In 1997, the Supreme Court ruled against a New York law providing a 15-foot moving bubble around patients going to and from abortion clinics, but upheld the part of the law that adopted a 15-foot fixed bubble around the clinic itself. The court opposed the moving bubble on the grounds of difficult enforcement, and on the grounds that it interfered too much with rights of peaceful protest on public property.

When the Supreme Court did uphold a floating buffer zone, in Hill v. Colorado, it was only to prevent protesters from coming within 8 feet of a patient when the patient is within 100 feet of a clinic. So it’s not exactly a law that prevents abortion patients from hearing the anti-abortion message. In fact, it’s main purpose was to prevent physical obstruction of access to the clinic.

Hill v. Colorado was a 6-3 decision, and the dissenters in that case included justices from both sides of the political spectrum, with Scalia and Thomas, but also Kennedy opposing the ruling.

(The First Amendment Center has a short summary of these cases.)

RECORDS SUPPLIED:

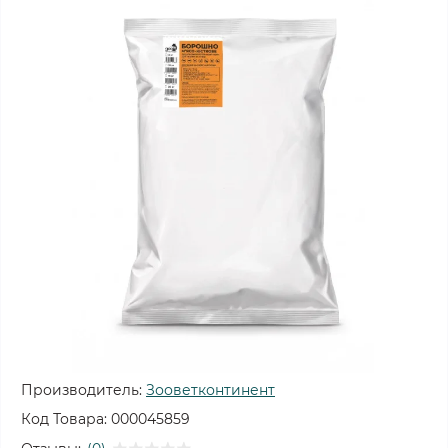
Производитель:
Зооветконтинент
Код Товара:
000045859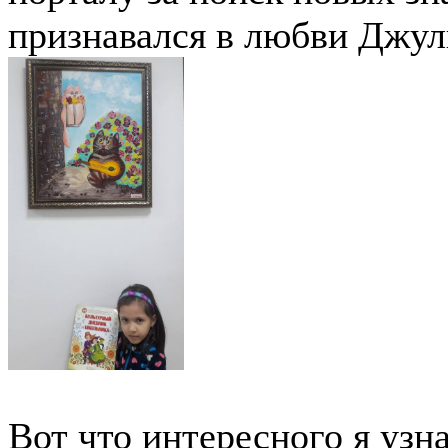
признавался в любви Джуль
Вот что интересного я узна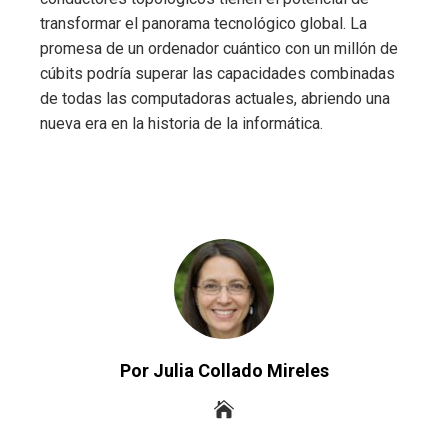
transformar el panorama tecnológico global. La
promesa de un ordenador cuántico con un millón de
cúbits podría superar las capacidades combinadas
de todas las computadoras actuales, abriendo una
nueva era en la historia de la informática.
Por Julia Collado Mireles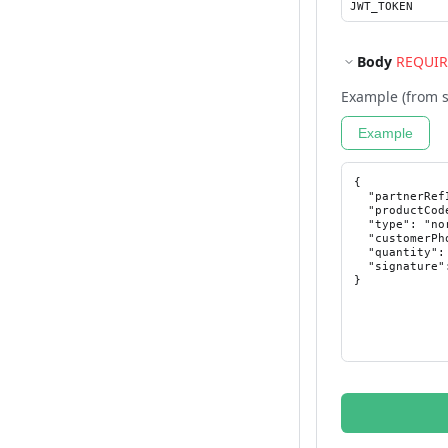
Body
REQUI
Example (from 
Example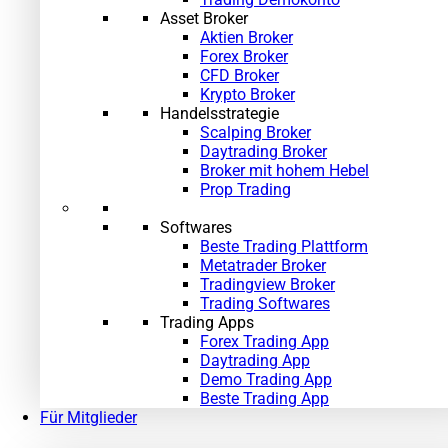
Asset Broker
Aktien Broker
Forex Broker
CFD Broker
Krypto Broker
Handelsstrategie
Scalping Broker
Daytrading Broker
Broker mit hohem Hebel
Prop Trading
Softwares
Beste Trading Plattform
Metatrader Broker
Tradingview Broker
Trading Softwares
Trading Apps
Forex Trading App
Daytrading App
Demo Trading App
»
Beste Trading App
Für Mitglieder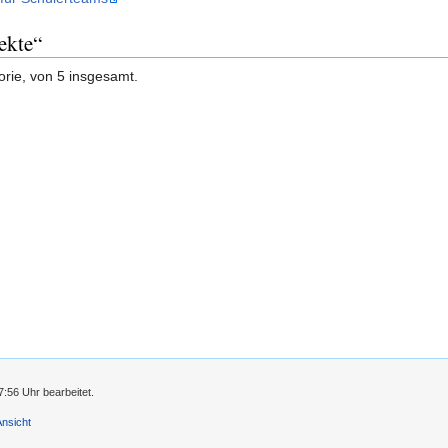
ekte“
orie, von 5 insgesamt.
:56 Uhr bearbeitet.
Ansicht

EXERCISE REQUIREMENTS: In the text on abortion clinic buffer zones, what did the floating buffer zone upheld in Hill v. Colorado prevent protesters from doing?

ANSWER TO THIS EXERCISE: It prevented protesters from coming within 8 feet of a patient when the patient was within 100 feet of a clinic.